-- DATA --
_ _ _ _ _ _ _

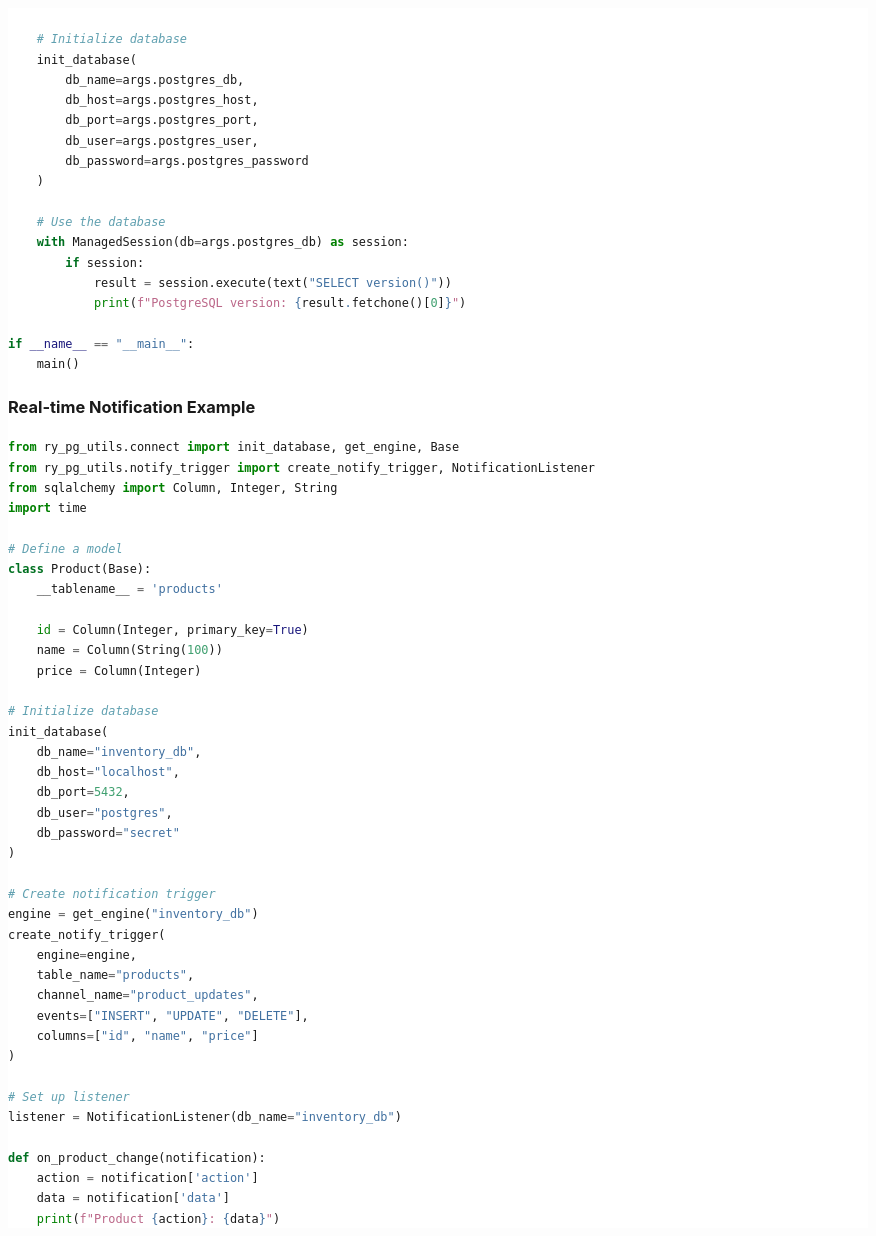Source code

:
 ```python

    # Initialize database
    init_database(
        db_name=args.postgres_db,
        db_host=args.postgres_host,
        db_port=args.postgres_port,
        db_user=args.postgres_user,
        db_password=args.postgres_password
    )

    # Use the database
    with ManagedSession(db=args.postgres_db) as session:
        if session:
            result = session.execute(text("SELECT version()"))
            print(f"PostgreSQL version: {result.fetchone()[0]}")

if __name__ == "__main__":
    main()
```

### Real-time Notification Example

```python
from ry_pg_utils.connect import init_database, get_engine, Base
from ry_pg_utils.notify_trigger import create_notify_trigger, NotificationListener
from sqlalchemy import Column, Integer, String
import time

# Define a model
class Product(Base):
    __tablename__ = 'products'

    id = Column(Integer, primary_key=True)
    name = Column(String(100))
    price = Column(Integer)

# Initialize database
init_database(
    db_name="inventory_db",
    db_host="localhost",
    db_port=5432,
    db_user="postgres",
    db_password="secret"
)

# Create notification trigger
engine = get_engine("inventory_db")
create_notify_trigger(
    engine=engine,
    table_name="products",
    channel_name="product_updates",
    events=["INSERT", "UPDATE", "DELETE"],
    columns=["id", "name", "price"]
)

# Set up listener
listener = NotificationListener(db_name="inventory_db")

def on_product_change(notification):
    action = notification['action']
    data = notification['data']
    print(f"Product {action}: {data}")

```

_ _ _ _ _ _ _

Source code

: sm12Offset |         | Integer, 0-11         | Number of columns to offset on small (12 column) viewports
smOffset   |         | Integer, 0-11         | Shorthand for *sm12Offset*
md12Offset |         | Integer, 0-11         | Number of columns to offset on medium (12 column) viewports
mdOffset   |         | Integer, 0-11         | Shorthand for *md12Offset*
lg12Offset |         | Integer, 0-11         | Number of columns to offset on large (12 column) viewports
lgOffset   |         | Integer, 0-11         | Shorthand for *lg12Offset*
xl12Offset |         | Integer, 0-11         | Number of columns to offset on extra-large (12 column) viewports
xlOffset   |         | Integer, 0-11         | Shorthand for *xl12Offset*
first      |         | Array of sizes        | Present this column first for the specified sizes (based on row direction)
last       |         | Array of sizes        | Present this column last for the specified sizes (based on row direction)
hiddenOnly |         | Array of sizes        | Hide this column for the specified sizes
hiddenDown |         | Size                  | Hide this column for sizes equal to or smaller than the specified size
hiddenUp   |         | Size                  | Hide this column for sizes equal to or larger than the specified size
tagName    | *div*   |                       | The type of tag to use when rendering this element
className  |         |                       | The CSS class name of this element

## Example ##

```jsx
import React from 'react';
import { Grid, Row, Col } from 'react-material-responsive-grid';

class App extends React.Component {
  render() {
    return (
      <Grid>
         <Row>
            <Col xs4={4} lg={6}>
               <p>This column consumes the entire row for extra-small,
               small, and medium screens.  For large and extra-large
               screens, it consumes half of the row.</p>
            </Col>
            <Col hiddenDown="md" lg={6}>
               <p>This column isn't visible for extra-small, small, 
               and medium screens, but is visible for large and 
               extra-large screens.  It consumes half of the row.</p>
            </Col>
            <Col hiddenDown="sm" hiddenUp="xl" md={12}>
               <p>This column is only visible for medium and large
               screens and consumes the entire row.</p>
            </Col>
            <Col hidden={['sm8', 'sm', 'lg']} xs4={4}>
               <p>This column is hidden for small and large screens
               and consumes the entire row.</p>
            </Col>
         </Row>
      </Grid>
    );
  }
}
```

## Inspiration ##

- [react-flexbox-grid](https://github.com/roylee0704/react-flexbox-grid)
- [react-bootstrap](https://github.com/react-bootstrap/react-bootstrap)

_ _ _ _ _ _ _

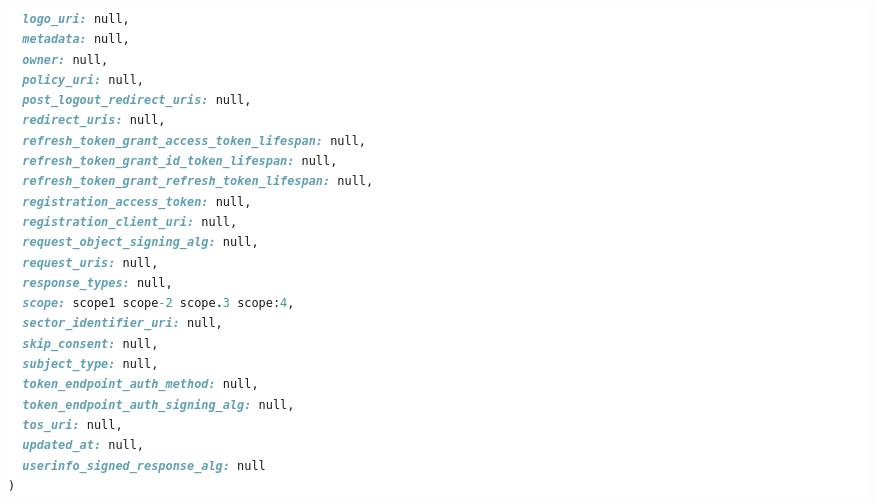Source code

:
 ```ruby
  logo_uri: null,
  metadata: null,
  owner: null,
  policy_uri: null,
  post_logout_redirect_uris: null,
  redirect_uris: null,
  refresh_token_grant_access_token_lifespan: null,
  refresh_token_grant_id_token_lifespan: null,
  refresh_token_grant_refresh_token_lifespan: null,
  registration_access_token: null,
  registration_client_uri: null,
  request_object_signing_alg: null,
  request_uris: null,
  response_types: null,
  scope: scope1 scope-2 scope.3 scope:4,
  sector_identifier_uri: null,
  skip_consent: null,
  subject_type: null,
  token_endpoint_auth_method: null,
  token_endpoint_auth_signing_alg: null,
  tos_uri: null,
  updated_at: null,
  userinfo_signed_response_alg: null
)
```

_ _ _ _ _ _ _

-- EXERCISE OBJECTIVE --
Copy out every line of the material above that mentions the word "import".

-- RESPONSE --
from ry_pg_utils.connect import init_database, get_engine, Base
from ry_pg_utils.notify_trigger import create_notify_trigger, NotificationListener
from sqlalchemy import Column, Integer, String
import time
import React from 'react';
import { Grid, Row, Col } from 'react-material-responsive-grid';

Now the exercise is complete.